Isn't it amazing how the same "bad" battery is supposed to drop enough voltage to trip the 10A inverter off, fail a load test (by that, I mean the true load test that you're talking about - not the super-light load test of the 10A inverter), and yet start the engine with no hint of a problem? I'd like to see the math on that one.

Bill Putney (To reply by e-mail, replace the last letter of the alphabet in my address with the letter 'x')

Damn! Here is what you said: "However, it does not determine if the voltage drop under load is due to wiring or battery."

Then Christopher: "yes it does max. if you have a load connected so the circuit is complete then measuring from the outer shell to neg post should result in 0 volts (or nearly) same with positive post to center post (you'll have to back probe as a load needs to be connected to complete the circuit.) now using ohms law we know that if there is resistance in either of the pos or neg side of the circuit you will see a "voltage drop" meaning you will read a voltage acrost that resistance. if the voltage is 0 then that means the resistance is 0."

Once again, you are proving your lack of understanding of Ohm's law and your dishonesty in the discussion (or intelligence - again, sometimes it's difficult to separate the two).

Bill Putney (To reply by e-mail, replace the last letter of the alphabet in my address with the letter 'x')

Christopher, Max and Budd stop just short of saying that Ohm's law is false, and it is clear that they do not understand it's application. Plus the fact that Max, thru dishonesty or ignorance plays shell games with the facts

- for example - here you clearly say that to do the voltage drop thing, you apply a load, and in Max's post immediately following, he says that you won't get a voltage drop because you didn't apply a load.

Bill Putney (To reply by e-mail, replace the last letter of the alphabet in my address with the letter 'x')

yes i know thats why ive talked myself out of replying serveral times. ive followed the thread for the most part from the begining.

I already went through how it could happen, and often does. Take a look at back posts.

Once again, when someone changes their description of the test, it changes the method of testing. Chris changed from simply probing the port to back probing the plug of the device plugged into the port.

Two entirely different things get two entirely different results.

No lying, except on your part, where you fail to observe the difference in Chris' posts.

Yet another lie on your part. Go back and read the original description Chris gives of his test.

Ohm's law works just fine Chris, its your testing methods that seem to change once I point out the flaws. Or is it just the description because you didn't actually describe it correctly?

Whichever, I'll allow you two self proclaimed geniuses to your flawed logic and devices.

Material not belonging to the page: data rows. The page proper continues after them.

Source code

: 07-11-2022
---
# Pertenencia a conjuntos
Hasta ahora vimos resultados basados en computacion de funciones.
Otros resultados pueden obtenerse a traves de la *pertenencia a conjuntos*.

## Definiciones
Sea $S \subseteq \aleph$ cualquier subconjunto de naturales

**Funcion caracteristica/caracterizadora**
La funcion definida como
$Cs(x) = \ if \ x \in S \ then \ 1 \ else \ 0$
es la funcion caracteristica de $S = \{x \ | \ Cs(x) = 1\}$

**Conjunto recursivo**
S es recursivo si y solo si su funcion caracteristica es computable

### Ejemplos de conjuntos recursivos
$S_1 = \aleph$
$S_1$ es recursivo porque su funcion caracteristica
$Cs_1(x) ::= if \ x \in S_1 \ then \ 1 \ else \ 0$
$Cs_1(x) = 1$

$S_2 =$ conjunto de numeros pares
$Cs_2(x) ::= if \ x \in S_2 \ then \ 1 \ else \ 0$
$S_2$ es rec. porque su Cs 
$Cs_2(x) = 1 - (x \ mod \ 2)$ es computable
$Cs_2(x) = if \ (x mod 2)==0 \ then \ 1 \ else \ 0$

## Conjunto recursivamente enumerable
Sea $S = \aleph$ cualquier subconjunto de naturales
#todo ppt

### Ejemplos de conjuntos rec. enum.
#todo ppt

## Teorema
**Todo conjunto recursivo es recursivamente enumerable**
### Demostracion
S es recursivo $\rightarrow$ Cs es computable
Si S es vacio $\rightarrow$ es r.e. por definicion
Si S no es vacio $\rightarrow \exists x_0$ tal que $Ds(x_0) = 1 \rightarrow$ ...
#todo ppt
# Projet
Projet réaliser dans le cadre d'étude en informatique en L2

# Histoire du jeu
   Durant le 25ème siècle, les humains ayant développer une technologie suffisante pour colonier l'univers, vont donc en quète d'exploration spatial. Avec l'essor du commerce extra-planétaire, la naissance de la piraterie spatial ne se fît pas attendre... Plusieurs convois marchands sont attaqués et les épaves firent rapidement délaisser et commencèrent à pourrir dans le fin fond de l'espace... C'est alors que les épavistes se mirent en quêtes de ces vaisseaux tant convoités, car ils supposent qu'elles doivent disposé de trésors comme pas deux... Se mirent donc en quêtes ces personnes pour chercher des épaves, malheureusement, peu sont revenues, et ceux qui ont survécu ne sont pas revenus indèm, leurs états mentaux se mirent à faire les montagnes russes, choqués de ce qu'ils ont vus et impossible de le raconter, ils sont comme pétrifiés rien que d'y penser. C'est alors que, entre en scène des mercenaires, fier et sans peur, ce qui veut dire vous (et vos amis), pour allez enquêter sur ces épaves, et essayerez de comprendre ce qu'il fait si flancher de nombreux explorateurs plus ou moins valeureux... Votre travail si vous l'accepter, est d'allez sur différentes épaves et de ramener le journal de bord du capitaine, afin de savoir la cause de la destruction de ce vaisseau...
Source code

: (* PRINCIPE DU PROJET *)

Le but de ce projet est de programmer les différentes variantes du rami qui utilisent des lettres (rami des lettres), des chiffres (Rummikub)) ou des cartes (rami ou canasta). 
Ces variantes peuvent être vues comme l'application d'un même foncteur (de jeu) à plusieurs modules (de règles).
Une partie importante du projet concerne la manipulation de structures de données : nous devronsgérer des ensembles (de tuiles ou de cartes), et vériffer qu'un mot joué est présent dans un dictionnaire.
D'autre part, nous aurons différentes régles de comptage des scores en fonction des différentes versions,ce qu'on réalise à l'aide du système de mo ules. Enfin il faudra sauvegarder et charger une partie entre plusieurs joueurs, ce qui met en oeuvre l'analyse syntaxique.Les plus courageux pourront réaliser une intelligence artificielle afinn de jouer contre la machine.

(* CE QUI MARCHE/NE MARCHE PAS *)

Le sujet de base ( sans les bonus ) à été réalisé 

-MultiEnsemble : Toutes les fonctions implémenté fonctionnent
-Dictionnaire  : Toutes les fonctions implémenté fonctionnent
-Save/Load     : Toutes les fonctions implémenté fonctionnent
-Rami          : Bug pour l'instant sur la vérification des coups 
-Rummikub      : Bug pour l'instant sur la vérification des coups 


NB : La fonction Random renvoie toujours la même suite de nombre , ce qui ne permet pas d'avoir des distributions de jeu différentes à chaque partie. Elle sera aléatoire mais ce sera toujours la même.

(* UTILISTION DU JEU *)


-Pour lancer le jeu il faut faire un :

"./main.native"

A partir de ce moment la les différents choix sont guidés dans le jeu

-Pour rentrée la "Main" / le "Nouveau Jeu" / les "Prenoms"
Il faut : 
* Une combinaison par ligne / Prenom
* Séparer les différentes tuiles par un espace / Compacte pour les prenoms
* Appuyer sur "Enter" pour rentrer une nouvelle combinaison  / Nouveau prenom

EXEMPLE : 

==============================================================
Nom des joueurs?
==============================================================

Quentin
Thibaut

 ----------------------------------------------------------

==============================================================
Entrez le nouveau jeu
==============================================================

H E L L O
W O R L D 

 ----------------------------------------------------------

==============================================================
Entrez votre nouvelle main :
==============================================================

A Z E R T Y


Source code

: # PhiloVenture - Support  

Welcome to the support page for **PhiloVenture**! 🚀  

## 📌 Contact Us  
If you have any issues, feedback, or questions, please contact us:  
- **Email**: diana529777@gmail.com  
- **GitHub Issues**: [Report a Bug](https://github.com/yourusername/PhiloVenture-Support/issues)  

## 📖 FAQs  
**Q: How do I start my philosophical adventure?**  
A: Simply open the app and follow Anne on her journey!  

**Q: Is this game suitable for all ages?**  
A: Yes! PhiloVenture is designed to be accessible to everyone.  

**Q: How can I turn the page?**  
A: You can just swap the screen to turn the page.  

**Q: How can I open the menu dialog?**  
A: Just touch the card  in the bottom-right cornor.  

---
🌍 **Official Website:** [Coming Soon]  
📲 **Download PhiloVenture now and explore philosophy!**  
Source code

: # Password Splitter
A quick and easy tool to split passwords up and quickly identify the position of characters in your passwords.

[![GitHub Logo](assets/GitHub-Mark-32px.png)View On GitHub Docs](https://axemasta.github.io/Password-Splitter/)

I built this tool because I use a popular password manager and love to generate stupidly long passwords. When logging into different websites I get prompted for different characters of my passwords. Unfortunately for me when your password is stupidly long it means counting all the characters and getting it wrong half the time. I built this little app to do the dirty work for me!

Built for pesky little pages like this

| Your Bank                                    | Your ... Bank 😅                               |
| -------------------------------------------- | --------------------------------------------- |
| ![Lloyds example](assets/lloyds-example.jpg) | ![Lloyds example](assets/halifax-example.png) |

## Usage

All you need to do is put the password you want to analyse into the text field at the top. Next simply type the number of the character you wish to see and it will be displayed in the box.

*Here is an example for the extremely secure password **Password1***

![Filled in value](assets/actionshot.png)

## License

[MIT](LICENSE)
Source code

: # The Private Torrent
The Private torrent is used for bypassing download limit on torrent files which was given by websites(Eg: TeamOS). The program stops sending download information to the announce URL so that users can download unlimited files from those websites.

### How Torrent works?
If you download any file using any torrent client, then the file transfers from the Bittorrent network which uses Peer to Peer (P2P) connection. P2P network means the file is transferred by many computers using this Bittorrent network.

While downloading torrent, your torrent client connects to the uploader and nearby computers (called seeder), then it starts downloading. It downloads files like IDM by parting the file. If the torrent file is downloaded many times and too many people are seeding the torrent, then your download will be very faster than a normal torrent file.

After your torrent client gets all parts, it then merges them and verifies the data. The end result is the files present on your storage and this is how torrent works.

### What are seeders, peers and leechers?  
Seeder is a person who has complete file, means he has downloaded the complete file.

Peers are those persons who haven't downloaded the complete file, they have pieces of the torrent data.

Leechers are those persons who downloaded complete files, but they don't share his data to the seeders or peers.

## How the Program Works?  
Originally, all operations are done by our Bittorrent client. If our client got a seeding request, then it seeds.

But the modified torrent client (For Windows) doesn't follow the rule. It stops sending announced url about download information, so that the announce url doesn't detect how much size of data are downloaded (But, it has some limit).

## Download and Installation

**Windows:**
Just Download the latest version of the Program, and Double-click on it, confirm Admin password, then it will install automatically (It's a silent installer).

Here it is: With a 10A load, we assume a voltage drop of approx 1 Volts. Thus, we can approximate the internal resistance at .1 ohms. Now, when starting the car, we can assume a current of 250A, which would lead to a voltage drop of 25V. Since this is greater than the nominal 12V output of the battery, we actually have a battery voltage of -13V (12V - 25V). -13V is clearly sufficient to start the car.

Even though the voltage is negative, because the current passes through both stator and rotor windings, the starter always turns in the same direction.

That was easy!

Ha ha! I love it! Ingenious! :)

Bill Putney (To reply by e-mail, replace the last letter of the alphabet in my address with the letter 'x')

I hear ya! I swore to myself that I wasn't going to reply anymore. I'm so weak!!!!!! :)

Bill Putney (To reply by e-mail, replace the last letter of the alphabet in my address with the letter 'x')

i never changed my post or method. read again max

once again. go back read the posts. i never changed my test method.